Records from a dataset:
*** Block opens ***
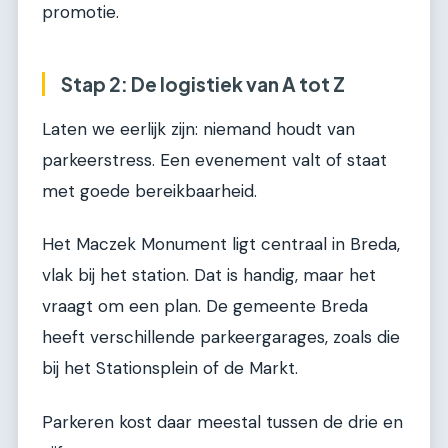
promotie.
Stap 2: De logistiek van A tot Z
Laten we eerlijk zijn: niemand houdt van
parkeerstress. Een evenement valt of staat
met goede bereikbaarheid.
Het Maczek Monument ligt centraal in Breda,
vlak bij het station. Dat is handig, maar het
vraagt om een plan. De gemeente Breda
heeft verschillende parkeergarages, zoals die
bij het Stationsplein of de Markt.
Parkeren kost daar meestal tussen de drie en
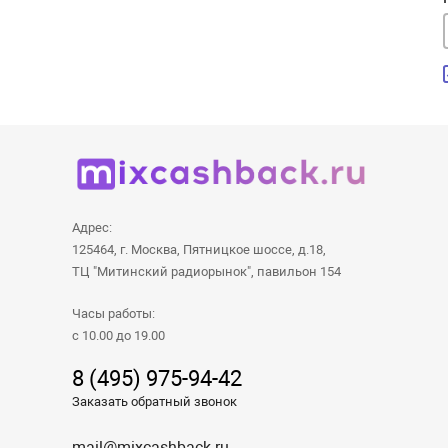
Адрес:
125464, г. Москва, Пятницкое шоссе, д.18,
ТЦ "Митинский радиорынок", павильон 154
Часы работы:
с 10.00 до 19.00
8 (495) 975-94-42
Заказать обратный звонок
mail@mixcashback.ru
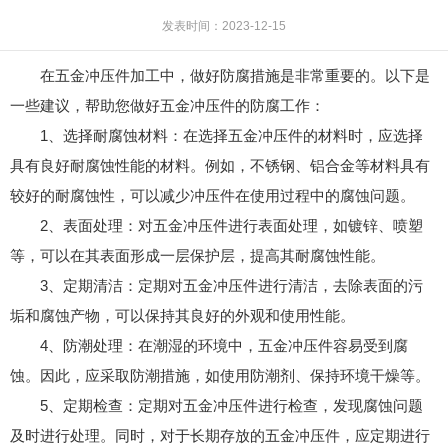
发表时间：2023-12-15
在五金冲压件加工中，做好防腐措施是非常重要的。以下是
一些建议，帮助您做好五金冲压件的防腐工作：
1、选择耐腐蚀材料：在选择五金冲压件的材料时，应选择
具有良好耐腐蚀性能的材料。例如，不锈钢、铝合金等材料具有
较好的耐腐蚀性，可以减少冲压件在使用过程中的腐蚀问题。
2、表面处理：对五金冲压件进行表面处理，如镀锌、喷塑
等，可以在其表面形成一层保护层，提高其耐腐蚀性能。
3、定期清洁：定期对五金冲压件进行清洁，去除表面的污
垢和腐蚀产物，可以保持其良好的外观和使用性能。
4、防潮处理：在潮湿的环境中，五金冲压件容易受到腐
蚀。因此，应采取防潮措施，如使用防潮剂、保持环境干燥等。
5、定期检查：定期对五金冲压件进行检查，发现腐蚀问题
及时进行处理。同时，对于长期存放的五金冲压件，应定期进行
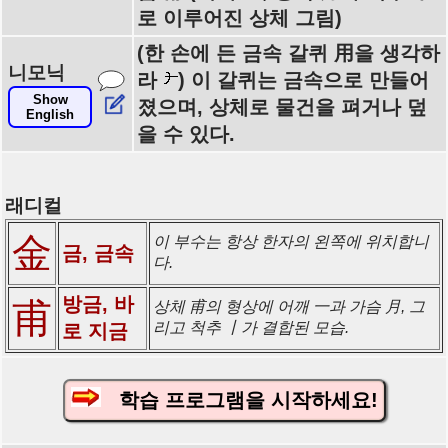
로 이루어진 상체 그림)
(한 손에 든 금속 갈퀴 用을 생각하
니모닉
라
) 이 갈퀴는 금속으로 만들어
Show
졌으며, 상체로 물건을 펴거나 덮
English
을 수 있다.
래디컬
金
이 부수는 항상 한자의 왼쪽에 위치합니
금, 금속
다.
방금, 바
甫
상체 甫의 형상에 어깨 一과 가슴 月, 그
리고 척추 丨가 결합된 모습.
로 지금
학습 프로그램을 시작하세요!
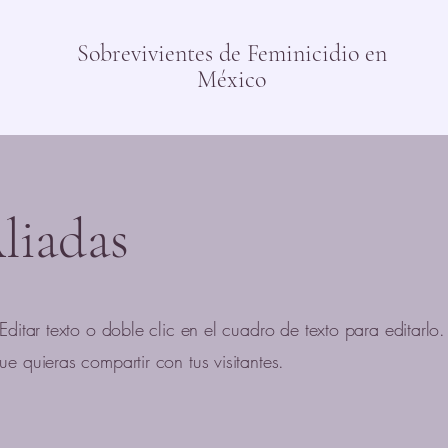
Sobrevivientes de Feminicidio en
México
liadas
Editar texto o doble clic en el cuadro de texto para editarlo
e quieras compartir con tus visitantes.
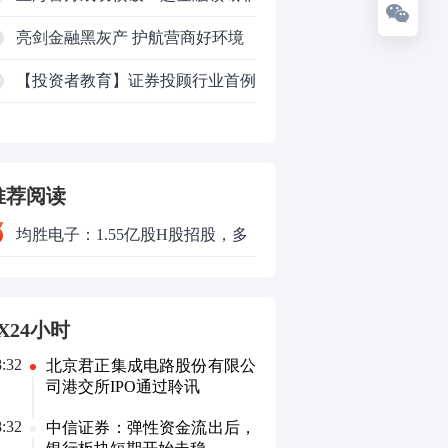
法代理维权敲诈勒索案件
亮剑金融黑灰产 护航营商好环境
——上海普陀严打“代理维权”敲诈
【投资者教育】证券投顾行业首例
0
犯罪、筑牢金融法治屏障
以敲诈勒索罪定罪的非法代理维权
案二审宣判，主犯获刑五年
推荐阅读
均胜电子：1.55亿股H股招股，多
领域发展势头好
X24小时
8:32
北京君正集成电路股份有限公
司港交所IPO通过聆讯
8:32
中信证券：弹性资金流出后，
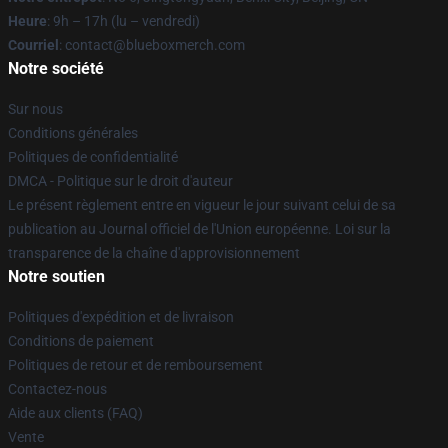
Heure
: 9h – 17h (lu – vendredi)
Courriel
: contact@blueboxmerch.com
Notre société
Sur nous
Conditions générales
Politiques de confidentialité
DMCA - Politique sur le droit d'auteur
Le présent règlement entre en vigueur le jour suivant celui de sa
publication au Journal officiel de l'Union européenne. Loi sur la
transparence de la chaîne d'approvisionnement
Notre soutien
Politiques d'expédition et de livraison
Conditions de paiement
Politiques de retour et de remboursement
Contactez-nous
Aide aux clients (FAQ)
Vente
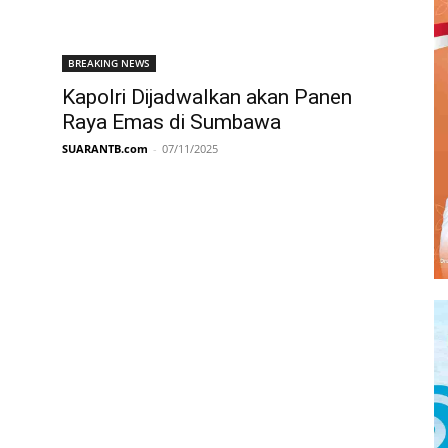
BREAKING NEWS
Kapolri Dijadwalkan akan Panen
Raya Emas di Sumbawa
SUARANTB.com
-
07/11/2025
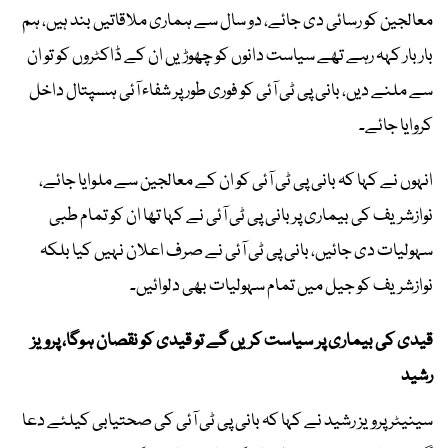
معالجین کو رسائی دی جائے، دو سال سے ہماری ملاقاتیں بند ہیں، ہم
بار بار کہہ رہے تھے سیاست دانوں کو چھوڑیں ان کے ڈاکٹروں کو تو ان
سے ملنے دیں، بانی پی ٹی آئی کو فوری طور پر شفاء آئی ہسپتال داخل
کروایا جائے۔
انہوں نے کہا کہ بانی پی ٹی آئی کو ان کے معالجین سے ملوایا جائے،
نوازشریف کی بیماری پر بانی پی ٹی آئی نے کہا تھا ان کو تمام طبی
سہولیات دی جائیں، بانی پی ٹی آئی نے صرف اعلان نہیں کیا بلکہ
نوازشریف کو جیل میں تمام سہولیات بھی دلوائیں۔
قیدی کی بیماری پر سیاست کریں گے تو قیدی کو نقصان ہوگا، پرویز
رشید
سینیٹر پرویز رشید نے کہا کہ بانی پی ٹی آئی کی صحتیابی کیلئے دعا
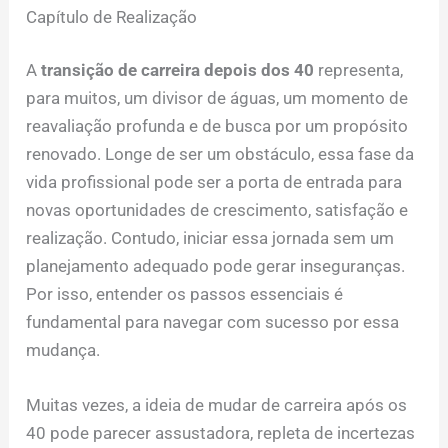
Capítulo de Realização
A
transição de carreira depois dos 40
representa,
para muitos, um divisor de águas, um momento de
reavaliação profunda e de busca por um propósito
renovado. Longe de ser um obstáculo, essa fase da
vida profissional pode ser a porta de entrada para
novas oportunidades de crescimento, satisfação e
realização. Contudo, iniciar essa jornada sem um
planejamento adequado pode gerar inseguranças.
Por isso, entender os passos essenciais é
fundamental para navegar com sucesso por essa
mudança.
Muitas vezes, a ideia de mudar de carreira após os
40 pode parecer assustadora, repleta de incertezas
*** Block closes ***
ABOUT THIS TASK: Respond with one number, the count of lines in the data that hold the string "essa".

SOLUTION TO THIS PROBLEM: 3